Joined: 11 January 2007
I have 6 years industrial experience and have been researching into the application process. One really helpful facility on the IET website was the webinar on registration and videos of example interviews, and the focus on the Development Action Plan, and what your aspirations are over the next year and 5 year periods
I have recently been collecting and updating my competenacy record for CEng chatership and had my IET mentor review it and sign off on it. I have taken the decision to take voluntary redundancy and take a career break and to explore the world. I plan on trying to do some volunteer work on route, but before leaving I would like achieve chartership, but I'm worried about how my travel plans over the next year would look in the application and interview, as I'd be voluntarily be leaving an engineering position. Whilst travelling I will be looking at job opportunites in various countries as I have no ties in the UK, and truly believe being chatered will help employability if I decide to relocate.
So should I;
Go through the process of applying with my body of evidence, within the next few months and try to get Chatered.
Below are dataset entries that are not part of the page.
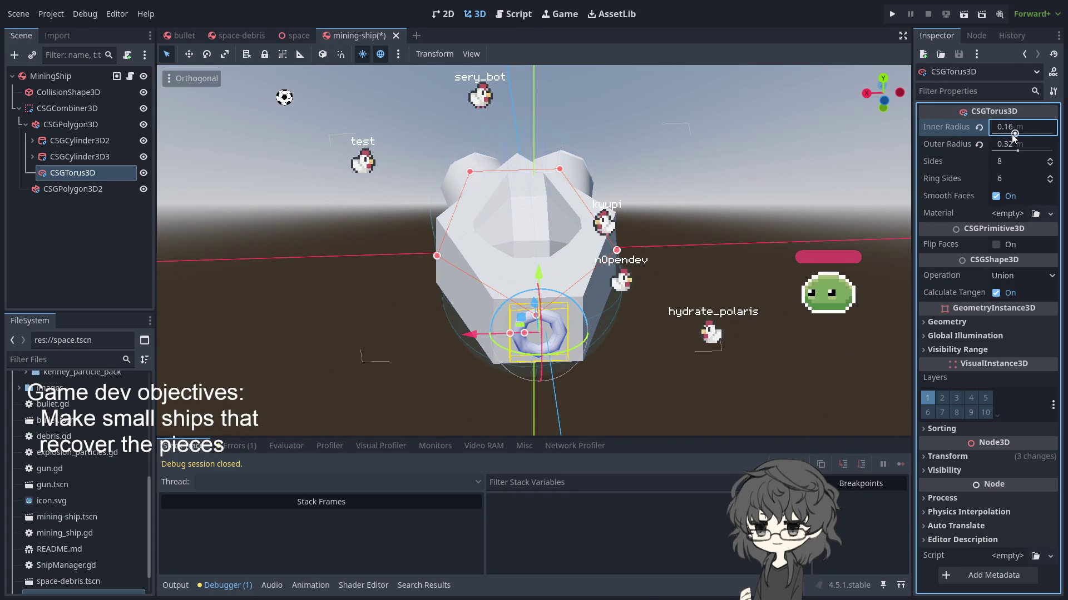
pyautogui.scroll(3, 763, 240)
pyautogui.moveTo(763, 240)
pyautogui.mouseDown()
pyautogui.moveTo(771, 316)
pyautogui.moveTo(839, 342)
pyautogui.moveTo(740, 292)
pyautogui.moveTo(583, 259)
pyautogui.moveTo(546, 337)
pyautogui.moveTo(695, 356)
pyautogui.moveTo(842, 356)
pyautogui.moveTo(842, 372)
pyautogui.moveTo(386, 189)
pyautogui.mouseUp()
pyautogui.click(839, 343)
Update as much of my records as possible, go travelling and pick this process up when I'm back in employment within engineering?
Any feedback would be great, particularly those readers who are on interview panels and what you think of my position, feel free to give me a reality check.
Thanks for reading
Joined: 25 July 2008
As no one else has picked up your question -
My answer would be that if you want something to add to your CV and you are looking for work , then delay doesn't seem sensible, but if you are not ready now, then you will not achieve.
Although we have an obligation to assess your commitment to on-going development a short break in career shouldn't be a significant factor.
It is unwise to assume that following a break your career will continue in the same direction and since the A&B competence requirements for CEng are demanding, your opportunity may pass if these technical competences begin to atrophy.
Travelling may make you a more rounded person or even a better manager, but it is not likely to develop your specialist expertise which will may stall or even go backwards depending on the speed of progress in your field.
Even in more enlightened times those people who have career breaks, often find that it hampers their prospects for promotion, many corporate careers are something of a relentless treadmill which the ambitious dare not step off.